The BBC London News team attempted to contact myself and Akeela several times asking us to give a statement before the camera – going so far as to send reporter Guy Smith round our flat - but we explained to them that due to the harassment we had faced, we had no desire to further inflame tensions on this issue by going public, which we felt would be irresponsible, provoke further attacks on us, as well as potentially invite unnecessary public scrutiny of Muslim communities.
In the end, the report that they ran was very fair and objective, and set the record straight on matters that have been speculated about in the blogosphere and beyond.
It confirmed the following:
1. The helpline had been suspended in June due to the impact of the hacking activities, which had compromised security severely and created an unsafe environment for volunteers.
2. The hacking was part of a campaign of harassment and intimidation against my wife Akeela, who was then CEO of MYH, which was designed to cause her to lose her job. The campaign succeeded in doing so - after her personal gmail account was hacked, she resigned to avoid further harassment.
3. We had contacted the police about this criminal campaign and notified them that we believed it was motivated by an extremist agenda linked to racism and homophobia (which as I clarified in my statement revolved around the employment of a non-Muslim about whom malicious rumours were spread concerning his alleged sexuality).
4. We had not referred names of helpline workers to the Anti-Terrorism police officers, and this was directly confirmed by Scotland Yard, who stated that nothing of the sort was received by them.
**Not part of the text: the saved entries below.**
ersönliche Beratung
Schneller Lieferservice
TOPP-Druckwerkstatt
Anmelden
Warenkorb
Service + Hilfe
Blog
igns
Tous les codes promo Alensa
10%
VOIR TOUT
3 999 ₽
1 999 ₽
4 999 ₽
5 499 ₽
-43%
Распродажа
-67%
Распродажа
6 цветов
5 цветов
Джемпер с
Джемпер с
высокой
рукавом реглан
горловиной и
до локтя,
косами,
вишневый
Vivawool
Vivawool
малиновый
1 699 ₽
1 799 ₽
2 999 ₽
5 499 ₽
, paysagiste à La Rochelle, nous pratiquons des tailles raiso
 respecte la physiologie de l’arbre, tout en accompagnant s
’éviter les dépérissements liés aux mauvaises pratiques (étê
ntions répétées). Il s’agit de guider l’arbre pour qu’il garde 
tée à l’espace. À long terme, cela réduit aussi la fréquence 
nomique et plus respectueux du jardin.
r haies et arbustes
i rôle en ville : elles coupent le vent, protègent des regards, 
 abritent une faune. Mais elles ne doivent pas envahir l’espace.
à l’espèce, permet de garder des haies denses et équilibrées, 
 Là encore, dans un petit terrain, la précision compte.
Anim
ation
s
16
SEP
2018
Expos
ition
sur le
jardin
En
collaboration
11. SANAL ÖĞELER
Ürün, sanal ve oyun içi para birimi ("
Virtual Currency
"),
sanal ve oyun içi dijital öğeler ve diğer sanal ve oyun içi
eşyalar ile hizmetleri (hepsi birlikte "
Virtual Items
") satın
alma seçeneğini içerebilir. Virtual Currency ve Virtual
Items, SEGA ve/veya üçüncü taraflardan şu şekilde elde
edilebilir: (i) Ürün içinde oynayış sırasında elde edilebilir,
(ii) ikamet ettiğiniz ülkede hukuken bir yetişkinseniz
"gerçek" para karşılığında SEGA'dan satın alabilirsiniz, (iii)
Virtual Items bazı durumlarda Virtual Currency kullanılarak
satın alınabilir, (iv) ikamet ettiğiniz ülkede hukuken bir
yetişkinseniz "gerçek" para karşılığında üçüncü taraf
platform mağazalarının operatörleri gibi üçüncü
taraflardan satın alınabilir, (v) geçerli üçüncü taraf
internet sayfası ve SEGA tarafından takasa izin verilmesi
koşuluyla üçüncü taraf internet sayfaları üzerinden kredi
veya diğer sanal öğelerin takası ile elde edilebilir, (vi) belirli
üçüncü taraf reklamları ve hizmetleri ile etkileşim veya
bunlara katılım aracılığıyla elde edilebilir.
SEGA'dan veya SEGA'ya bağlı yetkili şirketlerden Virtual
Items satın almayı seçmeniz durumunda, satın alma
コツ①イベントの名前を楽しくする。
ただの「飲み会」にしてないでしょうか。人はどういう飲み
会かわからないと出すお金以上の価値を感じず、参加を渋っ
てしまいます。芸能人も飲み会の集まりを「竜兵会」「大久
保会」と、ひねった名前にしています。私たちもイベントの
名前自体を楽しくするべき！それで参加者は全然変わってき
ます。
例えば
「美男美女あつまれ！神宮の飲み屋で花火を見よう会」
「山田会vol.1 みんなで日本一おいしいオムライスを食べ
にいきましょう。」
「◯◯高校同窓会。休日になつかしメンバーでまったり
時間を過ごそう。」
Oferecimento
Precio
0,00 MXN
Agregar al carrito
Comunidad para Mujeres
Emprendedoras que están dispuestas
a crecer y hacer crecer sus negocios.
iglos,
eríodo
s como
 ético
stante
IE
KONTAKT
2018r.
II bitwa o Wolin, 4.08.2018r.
Unfortunately when the crimes were reported to Marylebone Police Station, we were told that a criminal investigation would not be proceeding and that Anti-Terrorism had been asked to look at the case. What the BBC London News report confirms is that Scotland Yard had very quickly assessed the case and sent it straight back down. However, the police hadn’t communicated any of this to us, which is why I had chosen to reach out to a senior police officer I had come into contact with working at the Association of Chief Police Officers (ACPO) on Prevent strategy, with a view to get a proper police investigation into the criminal activities we had reported.
That criminal investigation is thankfully still underway.